• GELESENES ANWENDEN
(a) Unter welchem Namen verkauften Malcom McLaren und Vivienne Westwood laut dem Text über Gothic in der Mode die Kluft der Teds, und wo lag dieser Laden?
(b) Gib aus dem Text über Gothic in der Mode die Passage von „Doch Kawakubo ist“ bis „schweren Ketten. (Beispiele)“ wortgetreu wieder.

═══ VORLIEGENDER TEXT

Modelabel Gothic – Warum die Subkultur von Designern ausgeschlachtet wird

Gathering of Shadows„, so nennt die japanische Modedesignerin Rei Kawakubo die aktuelle Design-Linie für ihr Label Commes des Garçons, das sie jüngst in Paris der staunenden Fachpresse präsentierte. Spätestens als Parma Ham in seiner Funktion als DJ die sphärische Musik von einer Kanzel auf die versammelten Experten niederregnen lässt, während die ersten Models einstolzieren, bleiben keine Zweifel offen. Wieder hat sich eine Designerin daran versucht, die Inspiration einer Subkultur in einer Modelinie umzusetzen.

Doch Kawakubo ist nicht allein. Bei Prada tragen die Models Wednesday-Gedächtnis-Zöpfe zu schwarzer Spitze und schweren Kampfstiefel. (Beispiele) Auch ein gewisser Marni, der sonst eher durch seine bunte Verspieltheit auffiel, setzt Akzente mit schwarzem Lippenstift und schweren Ketten. (Beispiele)

Doch warum ist das so? Warum ist die ästhetische Dunkelheit der Gothic-Szene immer wieder Vorlage für Designs bekannter Modedesigner?

Der subkulturelle Puls als ständige Wiederholung

In wiederkehrenden Rhythmen präsentieren Designer ihre düsteren Outfits und jedes Mal spekuliert man in der Presse darüber, ob es vielleicht Reaktionen auf aktuelle Ereignisse, weltpolitische Vorfälle oder gesellschaftliche Veränderungen sein könnten. Vermutlich ist die Erklärung aber viel einfacher.

Schon immer bedienten sich Modemacher den Styles der Subkulturen. Malcom McLaren und Vivienne Westwood bedienten sich zunächst an der Kluft der Teds (Teddy-Boys), die sie in ihrem Laden „Let it Rock“ in der Londoner King’s Road verkauften, bevor sich die beiden Mitte der 70er Jahre in der ästhetischen und inhaltlichen Vermarktung der Punk-Bewegung profilierten.

Designer lieben ästhetisch klar definierte Dresscodes, aus denen sie ihre Inspiration ziehen können. Die Gothics machten es ihnen besonders einfach. Schwarze Kleidung aus Leder, Lack oder Spitze, hier und da ein bisschen S&M und natürlich unkonventionelles Schuhwerk in Form von Kampfstiefeln oder spitzen Schnabelschuhen. Dazu geschlechtsunabhängiges Make-Up, gemischt mit religiösen oder okkulten Symbolen die nur noch durch die außergewöhnlichen Frisuren übertrumpft werden. Ein einfaches Rezept, das immer wieder und immer noch funktioniert. Gothic ist längst das Label für genau diese ästhetischen Grundregeln.

══════
═══ DATENSÄTZE

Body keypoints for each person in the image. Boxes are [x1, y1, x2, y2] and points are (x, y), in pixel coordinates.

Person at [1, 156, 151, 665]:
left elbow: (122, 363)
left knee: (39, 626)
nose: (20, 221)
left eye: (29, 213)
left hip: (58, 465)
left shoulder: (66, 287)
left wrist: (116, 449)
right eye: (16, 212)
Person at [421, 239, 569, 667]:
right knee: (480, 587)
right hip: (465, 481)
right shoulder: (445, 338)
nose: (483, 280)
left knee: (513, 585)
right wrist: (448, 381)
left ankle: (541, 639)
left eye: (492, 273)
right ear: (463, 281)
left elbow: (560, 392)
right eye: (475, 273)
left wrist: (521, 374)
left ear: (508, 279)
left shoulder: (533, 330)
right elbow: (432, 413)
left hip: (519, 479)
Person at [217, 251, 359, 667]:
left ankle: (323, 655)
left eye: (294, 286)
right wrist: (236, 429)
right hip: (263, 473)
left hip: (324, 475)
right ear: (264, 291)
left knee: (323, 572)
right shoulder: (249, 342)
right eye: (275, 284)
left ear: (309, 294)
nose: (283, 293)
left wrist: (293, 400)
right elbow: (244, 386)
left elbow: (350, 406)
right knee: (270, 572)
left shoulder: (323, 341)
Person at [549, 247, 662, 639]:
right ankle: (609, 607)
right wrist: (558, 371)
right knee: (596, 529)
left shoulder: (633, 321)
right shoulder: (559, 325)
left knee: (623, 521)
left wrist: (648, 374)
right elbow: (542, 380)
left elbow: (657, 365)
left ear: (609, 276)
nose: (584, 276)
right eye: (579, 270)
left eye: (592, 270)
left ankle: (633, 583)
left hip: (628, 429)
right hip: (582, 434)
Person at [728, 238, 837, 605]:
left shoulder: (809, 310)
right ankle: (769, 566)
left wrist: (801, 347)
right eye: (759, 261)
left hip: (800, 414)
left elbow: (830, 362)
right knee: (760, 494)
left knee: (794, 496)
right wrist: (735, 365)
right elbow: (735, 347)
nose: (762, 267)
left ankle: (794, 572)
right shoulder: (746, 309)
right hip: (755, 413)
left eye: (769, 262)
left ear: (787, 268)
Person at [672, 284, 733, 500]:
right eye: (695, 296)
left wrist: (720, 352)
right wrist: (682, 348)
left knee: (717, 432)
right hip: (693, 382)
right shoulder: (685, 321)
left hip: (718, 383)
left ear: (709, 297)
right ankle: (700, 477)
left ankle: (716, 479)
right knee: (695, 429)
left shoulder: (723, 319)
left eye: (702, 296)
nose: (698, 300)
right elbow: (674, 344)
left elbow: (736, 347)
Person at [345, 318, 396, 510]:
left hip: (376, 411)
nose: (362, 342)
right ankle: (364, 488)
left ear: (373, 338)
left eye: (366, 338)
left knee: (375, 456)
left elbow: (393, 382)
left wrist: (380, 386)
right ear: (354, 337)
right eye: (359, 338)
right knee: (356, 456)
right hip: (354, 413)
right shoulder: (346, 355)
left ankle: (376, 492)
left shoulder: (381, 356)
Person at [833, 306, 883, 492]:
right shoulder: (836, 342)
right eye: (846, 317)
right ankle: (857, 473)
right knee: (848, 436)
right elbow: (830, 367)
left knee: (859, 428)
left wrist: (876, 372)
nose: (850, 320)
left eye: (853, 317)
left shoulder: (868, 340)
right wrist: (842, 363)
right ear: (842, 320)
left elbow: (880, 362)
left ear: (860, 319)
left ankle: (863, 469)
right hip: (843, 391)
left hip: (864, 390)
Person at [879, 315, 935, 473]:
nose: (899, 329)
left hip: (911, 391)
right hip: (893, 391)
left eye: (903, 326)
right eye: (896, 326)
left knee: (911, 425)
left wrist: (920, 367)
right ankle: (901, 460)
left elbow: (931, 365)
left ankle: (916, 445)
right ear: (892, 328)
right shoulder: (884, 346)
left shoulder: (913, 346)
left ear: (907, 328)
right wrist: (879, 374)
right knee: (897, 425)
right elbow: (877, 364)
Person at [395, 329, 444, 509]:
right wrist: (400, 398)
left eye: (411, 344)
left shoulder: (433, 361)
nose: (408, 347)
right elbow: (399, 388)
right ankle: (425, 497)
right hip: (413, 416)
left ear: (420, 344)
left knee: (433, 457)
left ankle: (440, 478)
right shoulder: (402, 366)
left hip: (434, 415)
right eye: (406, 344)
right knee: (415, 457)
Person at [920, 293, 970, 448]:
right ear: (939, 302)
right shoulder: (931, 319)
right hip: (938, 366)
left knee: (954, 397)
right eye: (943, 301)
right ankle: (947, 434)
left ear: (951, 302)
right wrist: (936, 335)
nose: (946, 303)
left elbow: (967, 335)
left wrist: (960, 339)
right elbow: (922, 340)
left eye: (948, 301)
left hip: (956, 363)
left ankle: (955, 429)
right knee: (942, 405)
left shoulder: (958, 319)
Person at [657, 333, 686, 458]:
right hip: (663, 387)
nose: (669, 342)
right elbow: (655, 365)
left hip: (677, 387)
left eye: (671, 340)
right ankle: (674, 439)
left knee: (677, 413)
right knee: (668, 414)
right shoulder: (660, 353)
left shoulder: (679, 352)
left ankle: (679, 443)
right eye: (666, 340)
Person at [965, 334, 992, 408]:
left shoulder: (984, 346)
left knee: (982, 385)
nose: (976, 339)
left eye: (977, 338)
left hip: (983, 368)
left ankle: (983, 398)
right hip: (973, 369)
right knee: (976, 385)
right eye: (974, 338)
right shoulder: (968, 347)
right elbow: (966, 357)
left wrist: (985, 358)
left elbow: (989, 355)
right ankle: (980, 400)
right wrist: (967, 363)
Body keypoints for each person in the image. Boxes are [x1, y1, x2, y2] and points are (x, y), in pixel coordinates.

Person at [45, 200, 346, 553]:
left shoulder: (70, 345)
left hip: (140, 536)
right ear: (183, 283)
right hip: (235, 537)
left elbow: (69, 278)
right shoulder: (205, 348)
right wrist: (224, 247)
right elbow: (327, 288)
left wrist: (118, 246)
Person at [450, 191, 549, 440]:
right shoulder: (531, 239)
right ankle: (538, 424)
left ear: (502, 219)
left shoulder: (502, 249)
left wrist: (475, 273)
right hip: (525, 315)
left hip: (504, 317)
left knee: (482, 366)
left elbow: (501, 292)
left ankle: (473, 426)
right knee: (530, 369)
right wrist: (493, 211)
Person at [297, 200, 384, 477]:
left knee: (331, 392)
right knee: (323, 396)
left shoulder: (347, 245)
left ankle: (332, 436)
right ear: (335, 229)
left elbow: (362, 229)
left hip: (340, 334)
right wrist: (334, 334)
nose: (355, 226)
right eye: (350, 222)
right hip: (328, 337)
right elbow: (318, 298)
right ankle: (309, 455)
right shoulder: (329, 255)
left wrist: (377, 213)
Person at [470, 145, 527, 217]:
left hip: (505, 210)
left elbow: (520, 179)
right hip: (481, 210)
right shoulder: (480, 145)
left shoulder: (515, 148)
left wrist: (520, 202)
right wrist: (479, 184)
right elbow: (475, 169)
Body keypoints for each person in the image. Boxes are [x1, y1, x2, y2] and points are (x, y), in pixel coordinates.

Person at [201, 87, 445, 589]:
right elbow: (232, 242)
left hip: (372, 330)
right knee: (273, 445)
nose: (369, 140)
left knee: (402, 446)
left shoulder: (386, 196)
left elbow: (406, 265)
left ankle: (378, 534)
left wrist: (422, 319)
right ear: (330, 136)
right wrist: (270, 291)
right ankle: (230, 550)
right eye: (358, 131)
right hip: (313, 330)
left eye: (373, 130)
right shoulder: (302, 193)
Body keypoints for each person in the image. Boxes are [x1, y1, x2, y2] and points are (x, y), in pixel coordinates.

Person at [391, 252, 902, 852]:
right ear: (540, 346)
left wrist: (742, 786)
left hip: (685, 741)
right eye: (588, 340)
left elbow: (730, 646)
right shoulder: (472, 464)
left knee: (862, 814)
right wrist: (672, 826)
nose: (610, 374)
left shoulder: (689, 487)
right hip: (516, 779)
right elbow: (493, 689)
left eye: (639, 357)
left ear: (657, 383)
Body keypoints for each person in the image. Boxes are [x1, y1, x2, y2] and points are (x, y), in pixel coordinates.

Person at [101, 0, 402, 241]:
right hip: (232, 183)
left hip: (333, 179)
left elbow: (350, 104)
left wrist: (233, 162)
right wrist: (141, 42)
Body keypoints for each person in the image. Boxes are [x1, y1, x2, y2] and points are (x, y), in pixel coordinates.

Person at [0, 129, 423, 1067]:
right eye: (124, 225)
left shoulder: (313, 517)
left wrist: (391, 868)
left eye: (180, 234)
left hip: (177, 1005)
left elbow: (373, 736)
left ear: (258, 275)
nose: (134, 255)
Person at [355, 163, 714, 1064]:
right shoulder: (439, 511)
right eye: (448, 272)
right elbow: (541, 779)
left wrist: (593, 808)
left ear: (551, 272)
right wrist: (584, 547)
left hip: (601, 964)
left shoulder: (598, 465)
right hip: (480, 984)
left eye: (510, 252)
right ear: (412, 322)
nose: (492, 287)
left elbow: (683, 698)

══════

• LÖSUNGEN ZUR ÜBUNG
(a) Der Laden hieß „Let it Rock“ und lag in der Londoner King’s Road.

(b)
Doch Kawakubo ist nicht allein. Bei Prada tragen die Models Wednesday-Gedächtnis-Zöpfe zu schwarzer Spitze und schweren Kampfstiefel. (Beispiele) Auch ein gewisser Marni, der sonst eher durch seine bunte Verspieltheit auffiel, setzt Akzente mit schwarzem Lippenstift und schweren Ketten. (Beispiele)